─── RAW RECORDS ───

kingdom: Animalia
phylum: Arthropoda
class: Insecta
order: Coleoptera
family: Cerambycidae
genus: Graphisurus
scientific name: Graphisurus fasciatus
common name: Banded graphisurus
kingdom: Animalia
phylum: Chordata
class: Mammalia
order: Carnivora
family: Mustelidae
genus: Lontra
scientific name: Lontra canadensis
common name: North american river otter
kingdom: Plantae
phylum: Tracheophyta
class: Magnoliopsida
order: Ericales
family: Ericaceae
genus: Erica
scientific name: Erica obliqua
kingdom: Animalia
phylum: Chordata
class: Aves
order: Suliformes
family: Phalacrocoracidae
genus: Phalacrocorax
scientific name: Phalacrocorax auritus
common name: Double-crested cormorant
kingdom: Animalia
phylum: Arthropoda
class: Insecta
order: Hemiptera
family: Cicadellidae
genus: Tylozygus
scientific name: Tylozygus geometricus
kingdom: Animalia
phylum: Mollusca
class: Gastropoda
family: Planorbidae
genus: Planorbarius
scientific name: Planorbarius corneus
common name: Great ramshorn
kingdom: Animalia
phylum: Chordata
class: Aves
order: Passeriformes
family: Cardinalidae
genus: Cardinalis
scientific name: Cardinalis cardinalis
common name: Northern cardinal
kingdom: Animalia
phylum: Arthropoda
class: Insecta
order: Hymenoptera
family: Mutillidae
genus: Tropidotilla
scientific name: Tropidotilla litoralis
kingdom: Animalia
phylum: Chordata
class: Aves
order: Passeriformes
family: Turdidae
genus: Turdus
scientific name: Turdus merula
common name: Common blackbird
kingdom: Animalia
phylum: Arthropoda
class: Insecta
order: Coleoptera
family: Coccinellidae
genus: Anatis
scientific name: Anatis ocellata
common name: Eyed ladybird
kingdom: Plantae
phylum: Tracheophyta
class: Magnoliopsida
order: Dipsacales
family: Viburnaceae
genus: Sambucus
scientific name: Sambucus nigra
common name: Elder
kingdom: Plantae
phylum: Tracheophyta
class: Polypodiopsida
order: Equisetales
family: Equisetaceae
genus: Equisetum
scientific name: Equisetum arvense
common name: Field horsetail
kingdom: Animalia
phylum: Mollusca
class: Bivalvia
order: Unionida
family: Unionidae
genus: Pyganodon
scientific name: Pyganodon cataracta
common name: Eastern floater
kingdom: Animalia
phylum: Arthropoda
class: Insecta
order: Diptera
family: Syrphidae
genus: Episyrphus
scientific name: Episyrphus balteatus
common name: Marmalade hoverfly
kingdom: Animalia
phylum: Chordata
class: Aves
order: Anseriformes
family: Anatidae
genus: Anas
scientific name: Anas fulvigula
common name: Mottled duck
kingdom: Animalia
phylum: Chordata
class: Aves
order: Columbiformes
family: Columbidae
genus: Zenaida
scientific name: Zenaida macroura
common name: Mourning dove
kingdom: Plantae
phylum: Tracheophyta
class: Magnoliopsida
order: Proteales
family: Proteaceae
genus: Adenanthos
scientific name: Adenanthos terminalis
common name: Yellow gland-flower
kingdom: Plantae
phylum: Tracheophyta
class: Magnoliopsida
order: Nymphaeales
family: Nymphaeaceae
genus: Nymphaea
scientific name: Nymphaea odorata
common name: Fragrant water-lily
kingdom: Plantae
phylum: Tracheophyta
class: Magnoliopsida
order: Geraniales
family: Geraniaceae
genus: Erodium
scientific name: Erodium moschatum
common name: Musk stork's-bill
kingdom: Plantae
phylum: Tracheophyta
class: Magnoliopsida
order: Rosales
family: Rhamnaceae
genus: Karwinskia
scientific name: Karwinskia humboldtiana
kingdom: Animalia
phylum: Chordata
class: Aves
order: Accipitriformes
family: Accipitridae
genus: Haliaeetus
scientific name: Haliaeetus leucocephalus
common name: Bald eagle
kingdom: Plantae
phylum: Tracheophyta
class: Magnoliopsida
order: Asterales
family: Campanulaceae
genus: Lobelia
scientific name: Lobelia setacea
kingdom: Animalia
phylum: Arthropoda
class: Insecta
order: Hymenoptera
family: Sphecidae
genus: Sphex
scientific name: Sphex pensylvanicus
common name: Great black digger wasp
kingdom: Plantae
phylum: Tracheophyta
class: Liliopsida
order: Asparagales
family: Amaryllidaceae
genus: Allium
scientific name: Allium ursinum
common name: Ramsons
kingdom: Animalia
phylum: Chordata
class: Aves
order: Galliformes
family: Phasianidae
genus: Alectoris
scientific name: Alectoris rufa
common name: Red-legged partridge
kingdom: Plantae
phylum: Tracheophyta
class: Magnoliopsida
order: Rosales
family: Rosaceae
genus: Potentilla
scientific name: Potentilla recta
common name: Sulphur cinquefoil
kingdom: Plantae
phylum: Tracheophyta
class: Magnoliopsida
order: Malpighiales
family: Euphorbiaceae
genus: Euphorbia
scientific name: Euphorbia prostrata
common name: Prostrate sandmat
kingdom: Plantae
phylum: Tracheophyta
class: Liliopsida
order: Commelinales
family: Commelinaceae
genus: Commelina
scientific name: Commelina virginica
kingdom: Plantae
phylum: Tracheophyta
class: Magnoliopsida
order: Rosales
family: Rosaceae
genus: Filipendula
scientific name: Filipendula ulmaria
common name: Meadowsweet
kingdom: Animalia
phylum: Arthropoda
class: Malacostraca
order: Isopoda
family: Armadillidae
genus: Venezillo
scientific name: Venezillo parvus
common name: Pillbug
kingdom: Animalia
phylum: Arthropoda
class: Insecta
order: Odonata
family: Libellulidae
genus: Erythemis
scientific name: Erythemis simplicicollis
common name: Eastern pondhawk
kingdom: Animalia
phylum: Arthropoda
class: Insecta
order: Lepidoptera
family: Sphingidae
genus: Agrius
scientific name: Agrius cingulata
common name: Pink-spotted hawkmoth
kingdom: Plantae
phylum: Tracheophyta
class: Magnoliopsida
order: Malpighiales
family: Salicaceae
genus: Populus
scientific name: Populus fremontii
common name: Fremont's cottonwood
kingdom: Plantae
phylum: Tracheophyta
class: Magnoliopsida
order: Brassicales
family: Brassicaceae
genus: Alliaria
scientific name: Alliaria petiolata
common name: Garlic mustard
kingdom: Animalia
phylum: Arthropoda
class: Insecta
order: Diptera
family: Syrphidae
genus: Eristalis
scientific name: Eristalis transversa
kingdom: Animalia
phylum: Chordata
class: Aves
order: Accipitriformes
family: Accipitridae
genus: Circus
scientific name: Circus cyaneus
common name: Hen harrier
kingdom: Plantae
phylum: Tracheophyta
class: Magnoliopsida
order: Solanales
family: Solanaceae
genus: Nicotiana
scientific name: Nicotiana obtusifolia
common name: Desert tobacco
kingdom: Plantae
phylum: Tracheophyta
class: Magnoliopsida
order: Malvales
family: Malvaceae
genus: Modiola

───

Copy every line of the data above word for word, keeping the original order.

kingdom: Animalia
phylum: Arthropoda
class: Insecta
order: Coleoptera
family: Cerambycidae
genus: Graphisurus
scientific name: Graphisurus fasciatus
common name: Banded graphisurus
kingdom: Animalia
phylum: Chordata
class: Mammalia
order: Carnivora
family: Mustelidae
genus: Lontra
scientific name: Lontra canadensis
common name: North american river otter
kingdom: Plantae
phylum: Tracheophyta
class: Magnoliopsida
order: Ericales
family: Ericaceae
genus: Erica
scientific name: Erica obliqua
kingdom: Animalia
phylum: Chordata
class: Aves
order: Suliformes
family: Phalacrocoracidae
genus: Phalacrocorax
scientific name: Phalacrocorax auritus
common name: Double-crested cormorant
kingdom: Animalia
phylum: Arthropoda
class: Insecta
order: Hemiptera
family: Cicadellidae
genus: Tylozygus
scientific name: Tylozygus geometricus
kingdom: Animalia
phylum: Mollusca
class: Gastropoda
family: Planorbidae
genus: Planorbarius
scientific name: Planorbarius corneus
common name: Great ramshorn
kingdom: Animalia
phylum: Chordata
class: Aves
order: Passeriformes
family: Cardinalidae
genus: Cardinalis
scientific name: Cardinalis cardinalis
common name: Northern cardinal
kingdom: Animalia
phylum: Arthropoda
class: Insecta
order: Hymenoptera
family: Mutillidae
genus: Tropidotilla
scientific name: Tropidotilla litoralis
kingdom: Animalia
phylum: Chordata
class: Aves
order: Passeriformes
family: Turdidae
genus: Turdus
scientific name: Turdus merula
common name: Common blackbird
kingdom: Animalia
phylum: Arthropoda
class: Insecta
order: Coleoptera
family: Coccinellidae
genus: Anatis
scientific name: Anatis ocellata
common name: Eyed ladybird
kingdom: Plantae
phylum: Tracheophyta
class: Magnoliopsida
order: Dipsacales
family: Viburnaceae
genus: Sambucus
scientific name: Sambucus nigra
common name: Elder
kingdom: Plantae
phylum: Tracheophyta
class: Polypodiopsida
order: Equisetales
family: Equisetaceae
genus: Equisetum
scientific name: Equisetum arvense
common name: Field horsetail
kingdom: Animalia
phylum: Mollusca
class: Bivalvia
order: Unionida
family: Unionidae
genus: Pyganodon
scientific name: Pyganodon cataracta
common name: Eastern floater
kingdom: Animalia
phylum: Arthropoda
class: Insecta
order: Diptera
family: Syrphidae
genus: Episyrphus
scientific name: Episyrphus balteatus
common name: Marmalade hoverfly
kingdom: Animalia
phylum: Chordata
class: Aves
order: Anseriformes
family: Anatidae
genus: Anas
scientific name: Anas fulvigula
common name: Mottled duck
kingdom: Animalia
phylum: Chordata
class: Aves
order: Columbiformes
family: Columbidae
genus: Zenaida
scientific name: Zenaida macroura
common name: Mourning dove
kingdom: Plantae
phylum: Tracheophyta
class: Magnoliopsida
order: Proteales
family: Proteaceae
genus: Adenanthos
scientific name: Adenanthos terminalis
common name: Yellow gland-flower
kingdom: Plantae
phylum: Tracheophyta
class: Magnoliopsida
order: Nymphaeales
family: Nymphaeaceae
genus: Nymphaea
scientific name: Nymphaea odorata
common name: Fragrant water-lily
kingdom: Plantae
phylum: Tracheophyta
class: Magnoliopsida
order: Geraniales
family: Geraniaceae
genus: Erodium
scientific name: Erodium moschatum
common name: Musk stork's-bill
kingdom: Plantae
phylum: Tracheophyta
class: Magnoliopsida
order: Rosales
family: Rhamnaceae
genus: Karwinskia
scientific name: Karwinskia humboldtiana
kingdom: Animalia
phylum: Chordata
class: Aves
order: Accipitriformes
family: Accipitridae
genus: Haliaeetus
scientific name: Haliaeetus leucocephalus
common name: Bald eagle
kingdom: Plantae
phylum: Tracheophyta
class: Magnoliopsida
order: Asterales
family: Campanulaceae
genus: Lobelia
scientific name: Lobelia setacea
kingdom: Animalia
phylum: Arthropoda
class: Insecta
order: Hymenoptera
family: Sphecidae
genus: Sphex
scientific name: Sphex pensylvanicus
common name: Great black digger wasp
kingdom: Plantae
phylum: Tracheophyta
class: Liliopsida
order: Asparagales
family: Amaryllidaceae
genus: Allium
scientific name: Allium ursinum
common name: Ramsons
kingdom: Animalia
phylum: Chordata
class: Aves
order: Galliformes
family: Phasianidae
genus: Alectoris
scientific name: Alectoris rufa
common name: Red-legged partridge
kingdom: Plantae
phylum: Tracheophyta
class: Magnoliopsida
order: Rosales
family: Rosaceae
genus: Potentilla
scientific name: Potentilla recta
common name: Sulphur cinquefoil
kingdom: Plantae
phylum: Tracheophyta
class: Magnoliopsida
order: Malpighiales
family: Euphorbiaceae
genus: Euphorbia
scientific name: Euphorbia prostrata
common name: Prostrate sandmat
kingdom: Plantae
phylum: Tracheophyta
class: Liliopsida
order: Commelinales
family: Commelinaceae
genus: Commelina
scientific name: Commelina virginica
kingdom: Plantae
phylum: Tracheophyta
class: Magnoliopsida
order: Rosales
family: Rosaceae
genus: Filipendula
scientific name: Filipendula ulmaria
common name: Meadowsweet
kingdom: Animalia
phylum: Arthropoda
class: Malacostraca
order: Isopoda
family: Armadillidae
genus: Venezillo
scientific name: Venezillo parvus
common name: Pillbug
kingdom: Animalia
phylum: Arthropoda
class: Insecta
order: Odonata
family: Libellulidae
genus: Erythemis
scientific name: Erythemis simplicicollis
common name: Eastern pondhawk
kingdom: Animalia
phylum: Arthropoda
class: Insecta
order: Lepidoptera
family: Sphingidae
genus: Agrius
scientific name: Agrius cingulata
common name: Pink-spotted hawkmoth
kingdom: Plantae
phylum: Tracheophyta
class: Magnoliopsida
order: Malpighiales
family: Salicaceae
genus: Populus
scientific name: Populus fremontii
common name: Fremont's cottonwood
kingdom: Plantae
phylum: Tracheophyta
class: Magnoliopsida
order: Brassicales
family: Brassicaceae
genus: Alliaria
scientific name: Alliaria petiolata
common name: Garlic mustard
kingdom: Animalia
phylum: Arthropoda
class: Insecta
order: Diptera
family: Syrphidae
genus: Eristalis
scientific name: Eristalis transversa
kingdom: Animalia
phylum: Chordata
class: Aves
order: Accipitriformes
family: Accipitridae
genus: Circus
scientific name: Circus cyaneus
common name: Hen harrier
kingdom: Plantae
phylum: Tracheophyta
class: Magnoliopsida
order: Solanales
family: Solanaceae
genus: Nicotiana
scientific name: Nicotiana obtusifolia
common name: Desert tobacco
kingdom: Plantae
phylum: Tracheophyta
class: Magnoliopsida
order: Malvales
family: Malvaceae
genus: Modiola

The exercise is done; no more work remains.